▶ _Stated task_: Copy out each of the following lines word for word.

— start —

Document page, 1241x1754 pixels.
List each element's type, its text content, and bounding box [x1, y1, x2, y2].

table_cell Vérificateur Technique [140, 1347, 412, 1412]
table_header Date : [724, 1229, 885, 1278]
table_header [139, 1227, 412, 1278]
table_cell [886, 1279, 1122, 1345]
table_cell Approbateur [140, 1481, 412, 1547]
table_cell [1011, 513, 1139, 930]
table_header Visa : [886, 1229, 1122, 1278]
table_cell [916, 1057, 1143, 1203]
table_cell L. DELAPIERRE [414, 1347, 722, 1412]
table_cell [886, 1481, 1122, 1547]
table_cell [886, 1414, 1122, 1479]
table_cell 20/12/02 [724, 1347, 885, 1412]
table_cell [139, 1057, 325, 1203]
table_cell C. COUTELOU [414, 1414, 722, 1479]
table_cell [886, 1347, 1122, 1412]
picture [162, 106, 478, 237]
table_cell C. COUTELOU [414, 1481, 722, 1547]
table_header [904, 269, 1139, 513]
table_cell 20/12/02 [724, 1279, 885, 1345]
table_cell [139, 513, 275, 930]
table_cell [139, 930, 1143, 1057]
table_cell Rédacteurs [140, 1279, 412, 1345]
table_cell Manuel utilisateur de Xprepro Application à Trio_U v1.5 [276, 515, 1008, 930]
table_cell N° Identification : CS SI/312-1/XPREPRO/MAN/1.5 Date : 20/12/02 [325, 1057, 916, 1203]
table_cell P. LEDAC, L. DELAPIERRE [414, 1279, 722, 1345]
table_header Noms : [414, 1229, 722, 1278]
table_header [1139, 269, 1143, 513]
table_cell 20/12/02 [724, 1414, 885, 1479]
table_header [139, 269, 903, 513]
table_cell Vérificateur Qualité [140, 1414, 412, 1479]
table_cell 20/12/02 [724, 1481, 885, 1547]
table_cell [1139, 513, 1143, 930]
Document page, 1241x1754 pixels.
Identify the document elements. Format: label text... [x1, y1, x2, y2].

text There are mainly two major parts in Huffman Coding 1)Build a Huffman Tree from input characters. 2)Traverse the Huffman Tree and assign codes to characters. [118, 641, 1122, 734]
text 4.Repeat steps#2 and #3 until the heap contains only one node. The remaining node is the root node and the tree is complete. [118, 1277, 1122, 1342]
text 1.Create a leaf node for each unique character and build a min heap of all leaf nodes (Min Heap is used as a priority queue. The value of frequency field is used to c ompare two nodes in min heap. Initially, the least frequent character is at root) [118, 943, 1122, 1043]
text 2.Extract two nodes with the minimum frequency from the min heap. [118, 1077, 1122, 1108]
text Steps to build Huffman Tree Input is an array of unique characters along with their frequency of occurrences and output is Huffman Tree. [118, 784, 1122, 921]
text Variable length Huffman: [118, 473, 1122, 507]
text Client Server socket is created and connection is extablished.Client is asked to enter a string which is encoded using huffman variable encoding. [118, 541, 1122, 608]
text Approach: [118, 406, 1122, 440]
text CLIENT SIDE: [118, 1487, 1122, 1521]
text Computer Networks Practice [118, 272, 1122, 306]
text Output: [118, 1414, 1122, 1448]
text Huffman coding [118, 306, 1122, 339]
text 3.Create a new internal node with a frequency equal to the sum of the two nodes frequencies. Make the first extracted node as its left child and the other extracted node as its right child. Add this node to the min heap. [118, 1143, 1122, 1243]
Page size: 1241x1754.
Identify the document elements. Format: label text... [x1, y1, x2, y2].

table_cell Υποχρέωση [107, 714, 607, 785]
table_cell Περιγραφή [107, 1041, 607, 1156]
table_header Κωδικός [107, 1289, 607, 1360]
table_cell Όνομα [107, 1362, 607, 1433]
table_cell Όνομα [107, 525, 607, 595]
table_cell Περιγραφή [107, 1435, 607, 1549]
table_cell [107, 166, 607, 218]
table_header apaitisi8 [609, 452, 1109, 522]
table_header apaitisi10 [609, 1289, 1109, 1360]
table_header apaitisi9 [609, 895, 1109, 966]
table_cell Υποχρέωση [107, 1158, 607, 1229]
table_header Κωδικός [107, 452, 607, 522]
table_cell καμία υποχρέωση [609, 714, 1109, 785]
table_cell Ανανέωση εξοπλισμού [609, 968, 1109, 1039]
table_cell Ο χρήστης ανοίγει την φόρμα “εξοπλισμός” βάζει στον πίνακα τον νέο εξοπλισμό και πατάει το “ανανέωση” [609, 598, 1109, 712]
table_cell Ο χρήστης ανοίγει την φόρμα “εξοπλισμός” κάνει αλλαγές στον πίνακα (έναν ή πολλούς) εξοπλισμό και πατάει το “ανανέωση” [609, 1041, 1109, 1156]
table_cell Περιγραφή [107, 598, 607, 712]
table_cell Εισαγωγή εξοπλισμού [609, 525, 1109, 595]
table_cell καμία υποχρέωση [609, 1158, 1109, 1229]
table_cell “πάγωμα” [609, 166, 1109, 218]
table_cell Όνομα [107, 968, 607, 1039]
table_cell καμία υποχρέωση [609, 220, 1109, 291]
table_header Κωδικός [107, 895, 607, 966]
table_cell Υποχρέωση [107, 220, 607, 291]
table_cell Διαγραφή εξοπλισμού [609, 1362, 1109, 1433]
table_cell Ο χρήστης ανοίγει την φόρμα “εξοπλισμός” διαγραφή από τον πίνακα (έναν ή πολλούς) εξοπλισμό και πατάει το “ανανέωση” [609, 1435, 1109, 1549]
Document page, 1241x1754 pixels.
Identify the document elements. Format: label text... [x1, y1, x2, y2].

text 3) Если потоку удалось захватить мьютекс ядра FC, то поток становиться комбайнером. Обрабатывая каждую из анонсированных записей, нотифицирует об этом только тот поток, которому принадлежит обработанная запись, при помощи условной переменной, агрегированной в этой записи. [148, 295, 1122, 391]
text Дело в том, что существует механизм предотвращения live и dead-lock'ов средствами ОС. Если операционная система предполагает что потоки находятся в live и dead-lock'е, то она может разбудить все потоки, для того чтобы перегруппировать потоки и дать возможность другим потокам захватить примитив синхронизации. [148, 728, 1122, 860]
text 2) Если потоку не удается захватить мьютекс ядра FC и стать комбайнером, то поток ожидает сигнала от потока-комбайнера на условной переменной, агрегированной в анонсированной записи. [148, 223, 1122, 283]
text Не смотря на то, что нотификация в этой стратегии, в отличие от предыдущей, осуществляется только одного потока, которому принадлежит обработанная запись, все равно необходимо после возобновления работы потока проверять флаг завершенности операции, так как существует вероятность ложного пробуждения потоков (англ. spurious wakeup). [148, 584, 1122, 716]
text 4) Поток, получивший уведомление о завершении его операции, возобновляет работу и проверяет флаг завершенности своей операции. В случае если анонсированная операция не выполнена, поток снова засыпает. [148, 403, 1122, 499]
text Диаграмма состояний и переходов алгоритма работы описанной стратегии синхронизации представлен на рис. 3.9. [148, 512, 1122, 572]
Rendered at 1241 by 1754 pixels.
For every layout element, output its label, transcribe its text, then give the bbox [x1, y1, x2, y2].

— end —

▶ _Completed task_:
Document page, 1241x1754 pixels.
List each element's type, its text content, and bounding box [x1, y1, x2, y2].

table_cell Vérificateur Technique [140, 1347, 412, 1412]
table_header Date : [724, 1229, 885, 1278]
table_header [139, 1227, 412, 1278]
table_cell [886, 1279, 1122, 1345]
table_cell Approbateur [140, 1481, 412, 1547]
table_cell [1011, 513, 1139, 930]
table_header Visa : [886, 1229, 1122, 1278]
table_cell [916, 1057, 1143, 1203]
table_cell L. DELAPIERRE [414, 1347, 722, 1412]
table_cell [886, 1481, 1122, 1547]
table_cell [886, 1414, 1122, 1479]
table_cell 20/12/02 [724, 1347, 885, 1412]
table_cell [139, 1057, 325, 1203]
table_cell C. COUTELOU [414, 1414, 722, 1479]
table_cell [886, 1347, 1122, 1412]
picture [162, 106, 478, 237]
table_cell C. COUTELOU [414, 1481, 722, 1547]
table_header [904, 269, 1139, 513]
table_cell 20/12/02 [724, 1279, 885, 1345]
table_cell [139, 513, 275, 930]
table_cell [139, 930, 1143, 1057]
table_cell Rédacteurs [140, 1279, 412, 1345]
table_cell Manuel utilisateur de Xprepro Application à Trio_U v1.5 [276, 515, 1008, 930]
table_cell N° Identification : CS SI/312-1/XPREPRO/MAN/1.5 Date : 20/12/02 [325, 1057, 916, 1203]
table_cell P. LEDAC, L. DELAPIERRE [414, 1279, 722, 1345]
table_header Noms : [414, 1229, 722, 1278]
table_header [1139, 269, 1143, 513]
table_cell 20/12/02 [724, 1414, 885, 1479]
table_header [139, 269, 903, 513]
table_cell Vérificateur Qualité [140, 1414, 412, 1479]
table_cell 20/12/02 [724, 1481, 885, 1547]
table_cell [1139, 513, 1143, 930]
Document page, 1241x1754 pixels.
Identify the document elements. Format: label text... [x1, y1, x2, y2].

text There are mainly two major parts in Huffman Coding 1)Build a Huffman Tree from input characters. 2)Traverse the Huffman Tree and assign codes to characters. [118, 641, 1122, 734]
text 4.Repeat steps#2 and #3 until the heap contains only one node. The remaining node is the root node and the tree is complete. [118, 1277, 1122, 1342]
text 1.Create a leaf node for each unique character and build a min heap of all leaf nodes (Min Heap is used as a priority queue. The value of frequency field is used to c ompare two nodes in min heap. Initially, the least frequent character is at root) [118, 943, 1122, 1043]
text 2.Extract two nodes with the minimum frequency from the min heap. [118, 1077, 1122, 1108]
text Steps to build Huffman Tree Input is an array of unique characters along with their frequency of occurrences and output is Huffman Tree. [118, 784, 1122, 921]
text Variable length Huffman: [118, 473, 1122, 507]
text Client Server socket is created and connection is extablished.Client is asked to enter a string which is encoded using huffman variable encoding. [118, 541, 1122, 608]
text Approach: [118, 406, 1122, 440]
text CLIENT SIDE: [118, 1487, 1122, 1521]
text Computer Networks Practice [118, 272, 1122, 306]
text Output: [118, 1414, 1122, 1448]
text Huffman coding [118, 306, 1122, 339]
text 3.Create a new internal node with a frequency equal to the sum of the two nodes frequencies. Make the first extracted node as its left child and the other extracted node as its right child. Add this node to the min heap. [118, 1143, 1122, 1243]
Page size: 1241x1754.
Identify the document elements. Format: label text... [x1, y1, x2, y2].

table_cell Υποχρέωση [107, 714, 607, 785]
table_cell Περιγραφή [107, 1041, 607, 1156]
table_header Κωδικός [107, 1289, 607, 1360]
table_cell Όνομα [107, 1362, 607, 1433]
table_cell Όνομα [107, 525, 607, 595]
table_cell Περιγραφή [107, 1435, 607, 1549]
table_cell [107, 166, 607, 218]
table_header apaitisi8 [609, 452, 1109, 522]
table_header apaitisi10 [609, 1289, 1109, 1360]
table_header apaitisi9 [609, 895, 1109, 966]
table_cell Υποχρέωση [107, 1158, 607, 1229]
table_header Κωδικός [107, 452, 607, 522]
table_cell καμία υποχρέωση [609, 714, 1109, 785]
table_cell Ανανέωση εξοπλισμού [609, 968, 1109, 1039]
table_cell Ο χρήστης ανοίγει την φόρμα “εξοπλισμός” βάζει στον πίνακα τον νέο εξοπλισμό και πατάει το “ανανέωση” [609, 598, 1109, 712]
table_cell Ο χρήστης ανοίγει την φόρμα “εξοπλισμός” κάνει αλλαγές στον πίνακα (έναν ή πολλούς) εξοπλισμό και πατάει το “ανανέωση” [609, 1041, 1109, 1156]
table_cell Περιγραφή [107, 598, 607, 712]
table_cell Εισαγωγή εξοπλισμού [609, 525, 1109, 595]
table_cell καμία υποχρέωση [609, 1158, 1109, 1229]
table_cell “πάγωμα” [609, 166, 1109, 218]
table_cell Όνομα [107, 968, 607, 1039]
table_cell καμία υποχρέωση [609, 220, 1109, 291]
table_header Κωδικός [107, 895, 607, 966]
table_cell Υποχρέωση [107, 220, 607, 291]
table_cell Διαγραφή εξοπλισμού [609, 1362, 1109, 1433]
table_cell Ο χρήστης ανοίγει την φόρμα “εξοπλισμός” διαγραφή από τον πίνακα (έναν ή πολλούς) εξοπλισμό και πατάει το “ανανέωση” [609, 1435, 1109, 1549]
Document page, 1241x1754 pixels.
Identify the document elements. Format: label text... [x1, y1, x2, y2].

text 3) Если потоку удалось захватить мьютекс ядра FC, то поток становиться комбайнером. Обрабатывая каждую из анонсированных записей, нотифицирует об этом только тот поток, которому принадлежит обработанная запись, при помощи условной переменной, агрегированной в этой записи. [148, 295, 1122, 391]
text Дело в том, что существует механизм предотвращения live и dead-lock'ов средствами ОС. Если операционная система предполагает что потоки находятся в live и dead-lock'е, то она может разбудить все потоки, для того чтобы перегруппировать потоки и дать возможность другим потокам захватить примитив синхронизации. [148, 728, 1122, 860]
text 2) Если потоку не удается захватить мьютекс ядра FC и стать комбайнером, то поток ожидает сигнала от потока-комбайнера на условной переменной, агрегированной в анонсированной записи. [148, 223, 1122, 283]
text Не смотря на то, что нотификация в этой стратегии, в отличие от предыдущей, осуществляется только одного потока, которому принадлежит обработанная запись, все равно необходимо после возобновления работы потока проверять флаг завершенности операции, так как существует вероятность ложного пробуждения потоков (англ. spurious wakeup). [148, 584, 1122, 716]
text 4) Поток, получивший уведомление о завершении его операции, возобновляет работу и проверяет флаг завершенности своей операции. В случае если анонсированная операция не выполнена, поток снова засыпает. [148, 403, 1122, 499]
text Диаграмма состояний и переходов алгоритма работы описанной стратегии синхронизации представлен на рис. 3.9. [148, 512, 1122, 572]
Rendered at 1241 by 1754 pixels.
For every layout element, output its label, transcribe its text, then give the bbox [x1, y1, x2, y2].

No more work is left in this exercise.